Question

If A and B are two non-singular matrices of order 3 such that $A{A^T} = 2{\rm I}$ and ${A^{ - 1}} = {A^T} - A \cdot adj\left( {2{B^{ - 1}}} \right)$ , then $\det \left( B \right)$ is equal to
1.$8$
2.$8\sqrt 2$
3.$16\sqrt 2$
4.$32$

Answer 1

In the above given question, we are given a matrix A of order 3×3 such that $A{A^T} = 2{\rm I}$ and ${A^{ - 1}} = {A^T} - A \cdot adj\left( {2{B^{ - 1}}} \right)$ . We have to determine the determinant of another matrix B that appeared in the second equation.

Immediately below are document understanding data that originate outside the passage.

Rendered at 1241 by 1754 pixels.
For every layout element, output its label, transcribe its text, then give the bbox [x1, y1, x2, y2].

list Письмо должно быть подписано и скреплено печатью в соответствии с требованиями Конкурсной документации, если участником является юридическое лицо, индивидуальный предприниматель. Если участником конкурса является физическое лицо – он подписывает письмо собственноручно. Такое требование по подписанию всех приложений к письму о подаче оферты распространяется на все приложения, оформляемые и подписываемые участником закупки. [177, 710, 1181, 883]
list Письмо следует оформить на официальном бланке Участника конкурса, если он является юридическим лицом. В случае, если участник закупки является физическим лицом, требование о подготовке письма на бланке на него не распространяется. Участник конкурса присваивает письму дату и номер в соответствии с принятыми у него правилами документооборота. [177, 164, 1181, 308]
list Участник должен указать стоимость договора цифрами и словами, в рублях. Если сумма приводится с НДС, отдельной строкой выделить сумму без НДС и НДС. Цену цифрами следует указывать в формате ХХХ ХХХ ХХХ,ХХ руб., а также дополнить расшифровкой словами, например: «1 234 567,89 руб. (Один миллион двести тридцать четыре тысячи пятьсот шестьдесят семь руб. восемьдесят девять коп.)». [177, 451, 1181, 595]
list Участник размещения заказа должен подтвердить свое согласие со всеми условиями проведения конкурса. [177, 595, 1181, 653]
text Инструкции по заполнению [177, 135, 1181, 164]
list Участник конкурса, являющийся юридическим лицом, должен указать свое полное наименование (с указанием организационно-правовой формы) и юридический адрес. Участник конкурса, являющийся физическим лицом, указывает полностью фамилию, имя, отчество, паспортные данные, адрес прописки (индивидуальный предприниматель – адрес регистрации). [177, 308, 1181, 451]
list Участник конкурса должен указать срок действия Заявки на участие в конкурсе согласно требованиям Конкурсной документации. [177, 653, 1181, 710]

In order to approach the solution, we need to use some of the properties of matrices and determinants.

Complete answer:
Given that, a 3×3 order matrix A.
According to the given question, we have the first equation written as,
$\Rightarrow A{A^T} = 2{\rm I}$
Taking determinants of both the LHS and RHS, we can write is as,
$\Rightarrow \left| {A{A^T}} \right| = \left| {2{\rm I}} \right|$
Since $I$ is a 3×3 identity matrix, hence
$\Rightarrow \left| A \right| \cdot \left| {{A^T}} \right| = {2^3}\left| {\rm I} \right|$
Now, since the determinant of a transpose matrix is equal to the determinant of the original matrix,
i.e., $\left| A \right| = \left| {{A^T}} \right|$
Then we have,
$\Rightarrow \left| A \right| \cdot \left| A \right| = 8\left| {\rm I} \right|$
Since, $\left| I \right| = 1$ hence
$\Rightarrow {\left| A \right|^2} = 8$ ...(1)
Now, the second equation is also given in the question, written as
$\Rightarrow {A^{ - 1}} = {A^T} - A \cdot adj\left( {2{B^{ - 1}}} \right)$
Multiplying both the LHS and the RHS by $A$ , we can write
$\Rightarrow A{A^{ - 1}} = A{A^T} - {A^2} \cdot adj\left( {2{B^{ - 1}}} \right)$
Now since $A{A^{ - 1}} = I$ and given that $A{A^T} = 2{\rm I}$ hence we have,
$\Rightarrow I = 2{\rm I} - {A^2} \cdot adj\left( {2{B^{ - 1}}} \right)$
That can be written as,
$\Rightarrow {A^2} \cdot adj\left( {2{B^{ - 1}}} \right) = I$
Now taking determinant of both the LHS and RHS, we can write the above equation as,
$\Rightarrow \left| {{A^2} \cdot adj\left( {2{B^{ - 1}}} \right)} \right| = \left| I \right|$
That gives us the equation,
$\Rightarrow \left| {{A^2}} \right| \cdot \left| {adj\left( {2{B^{ - 1}}} \right)} \right| = 1$
Now since we can write $\left| {adj\left( {2{B^{ - 1}}} \right)} \right| = {\left| {2{B^{ - 1}}} \right|^{3 - 1}}$ hence we have,
$\Rightarrow \left| {{A^2}} \right| \cdot {\left| {2{B^{ - 1}}} \right|^2} = 1$
That can be written as,
$\Rightarrow \left| {{A^2}} \right| \cdot {\left( {{2^3}} \right)^2}{\left| {{B^{ - 1}}} \right|^2} = 1$
Now since from (1) we have ${\left| A \right|^2} = 8$ hence,
$\Rightarrow 8 \cdot {2^6}{\left| {{B^{ - 1}}} \right|^2} = 1$
Also we can write ${\left| {{B^{ - 1}}} \right|^2} = {\left| B \right|^{ - 2}}$ hence we have,
$\Rightarrow 8 \cdot 64{\left| B \right|^{ - 2}} = 1$
That gives us,
$\Rightarrow \dfrac{{8 \cdot 64}}{{{{\left| B \right|}^2}}} = 1$
By cross multiplying the above equation, we get
$\Rightarrow {\left| B \right|^2} = 8 \cdot 64$
Taking square root of both sides, we get
$\Rightarrow \left| B \right| = 2\sqrt 2 \cdot 8$
Therefore,
$\Rightarrow \left| B \right| = 16\sqrt 2$
Hence, the determinant of matrix B is $16\sqrt 2$ .

Therefore, the correct option is (3).

Note:
A matrix is said to be singular if its determinant is equal to zero. For example, if we have matrix A whose all elements in the first column are zero then it is called a singular matrix.
Similarly, a non-singular matrix is a matrix which has non-zero value of its determinant. Non-singular matrices are invertible, that is, their inverse matrix ${A^{ - 1}}$ exists.